## WHAT THIS TASK INVOLVES:
The required output is all lines below that contain the word "input".

Dataset excerpts

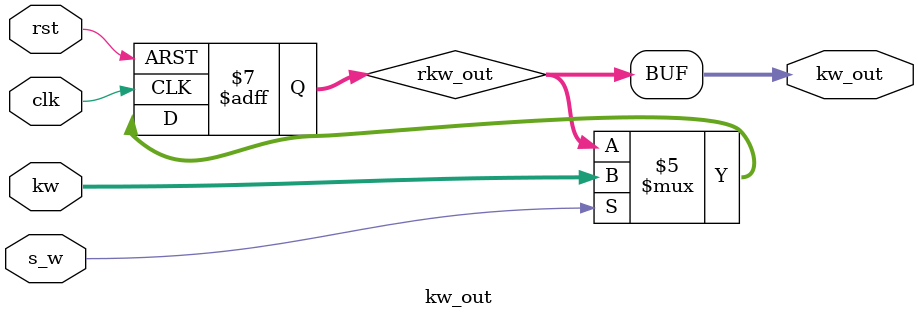
<source format=v>
module kw_out
( rst,clk,kw,kw_out,s_w
);

  input rst;
  input clk;
  input [31:0] kw;
  input s_w;
  output [31:0] kw_out;
  
  reg [31:0] rkw_out; 
always @ (posedge clk or negedge rst)
       if( !rst ) 
			rkw_out <= 'd0;	 	
		else if( s_w == 1 )
			rkw_out <= kw;
		else 
			rkw_out <= rkw_out;
			
	assign kw_out = rkw_out;
	
endmodule
</source>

## OUTPUT FOR THIS EXERCISE:
  input rst;
  input clk;
  input [31:0] kw;
  input s_w;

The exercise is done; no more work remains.